5. While auditioning for the preparatory school of the National Theatre Ballet Company, Dominika reflects, "Even though we were only six or seven years old, everyone in the group knew that the school accepted only one student in ten, and each of us desperately wanted to be chosen." Discuss the political culture that gave rise to this desperation and the pressure for young children to compete and achieve. Is Dominka's motivation that of her peers? What accounts for her particular brand of determination?

6. A poster bearing the slogan "Religion Is the Opiate of the Masses!" hangs in Dominika's classroom, and the headmistress, Comrade Humlova, preaches that religion is superstition.
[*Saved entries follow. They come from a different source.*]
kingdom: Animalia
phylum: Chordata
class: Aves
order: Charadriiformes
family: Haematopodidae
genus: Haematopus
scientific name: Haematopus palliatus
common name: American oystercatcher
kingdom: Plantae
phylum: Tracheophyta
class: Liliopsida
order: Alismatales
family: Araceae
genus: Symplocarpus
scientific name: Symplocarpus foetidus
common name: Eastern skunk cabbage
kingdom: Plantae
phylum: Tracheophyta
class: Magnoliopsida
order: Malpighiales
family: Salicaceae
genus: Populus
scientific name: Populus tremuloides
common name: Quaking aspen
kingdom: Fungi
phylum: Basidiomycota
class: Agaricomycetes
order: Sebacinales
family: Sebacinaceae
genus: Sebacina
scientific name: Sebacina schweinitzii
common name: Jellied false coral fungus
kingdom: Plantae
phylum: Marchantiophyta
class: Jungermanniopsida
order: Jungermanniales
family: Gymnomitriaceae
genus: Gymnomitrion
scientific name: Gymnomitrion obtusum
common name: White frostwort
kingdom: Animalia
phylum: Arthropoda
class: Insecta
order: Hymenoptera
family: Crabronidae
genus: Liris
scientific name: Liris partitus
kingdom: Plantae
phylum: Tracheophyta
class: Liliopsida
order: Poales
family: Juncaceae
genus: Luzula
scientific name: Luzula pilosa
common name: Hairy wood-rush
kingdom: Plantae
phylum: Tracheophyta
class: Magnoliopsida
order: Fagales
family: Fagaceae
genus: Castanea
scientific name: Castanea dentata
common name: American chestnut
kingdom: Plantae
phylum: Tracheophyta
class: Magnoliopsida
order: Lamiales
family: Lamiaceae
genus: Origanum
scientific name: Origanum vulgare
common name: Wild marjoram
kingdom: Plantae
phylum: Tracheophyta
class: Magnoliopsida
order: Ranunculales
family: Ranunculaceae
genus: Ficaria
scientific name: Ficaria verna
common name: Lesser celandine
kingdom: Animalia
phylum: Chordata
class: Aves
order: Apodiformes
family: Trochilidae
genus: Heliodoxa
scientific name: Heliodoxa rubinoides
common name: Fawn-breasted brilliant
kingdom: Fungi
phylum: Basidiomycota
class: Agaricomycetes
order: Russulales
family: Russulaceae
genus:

Despite this, and despite the fact that her parents are not religious, Dominika attends church and even manages to be baptized and receive communion. Why is Dominika drawn to Catholicism and its rituals? Discuss why a socialist regime would view religion as dangerous, and cite examples from recent history of religious practice that has survived despite oppression.

7. After falling ill, Dominika is diagnosed with dysentery, but when the Furmans seek medical help, they are told that dysentery does not exist under the socialist health care system. Still, there is an entire ward full of children similarly afflicted in the Infection Pavilion of the Prague hospital where Dominika is treated. Discuss the Orwellian use of "official language" and socialist euphemisms to conceal actual conditions throughout the book.

8. When Jana has an emotional breakdown, her husband exhorts her to be an optimist. She responds, "An optimist? You know what an optimist is? An optimist is a pessimist without information." Do you agree with this view? Was there a place for optimism in the Czechoslovakia of the late 1970s and early 1980s? Were there signs of hope on the horizon? Discuss the differing views of the family's prospects, as seen through Jana's eyes and her husband's.

9. Discuss the differences between the Polish children Dominika meets on vacation and the children in her Prague neighborhood and school. Discuss the differences between the Furman's neighbors and the Polish couple who take them in when the Furman's car breaks down. What accounts for the differences between the two communist countries?

10. The Twelve Little Cakes ends with Dominika and her parents driving home from their mishap-filled vacation in Poland (actually, they must push their broken-down car over the border). Dominika observes, "This was the country of little cakes and sausages," which is similar to the statement she makes at the beginning of the book: "When I think of my childhood, I think of little cakes and sausages, because they were symbolic of the way we lived under communism." Why does the author choose little cakes and sausages as a symbol of life in a communist society?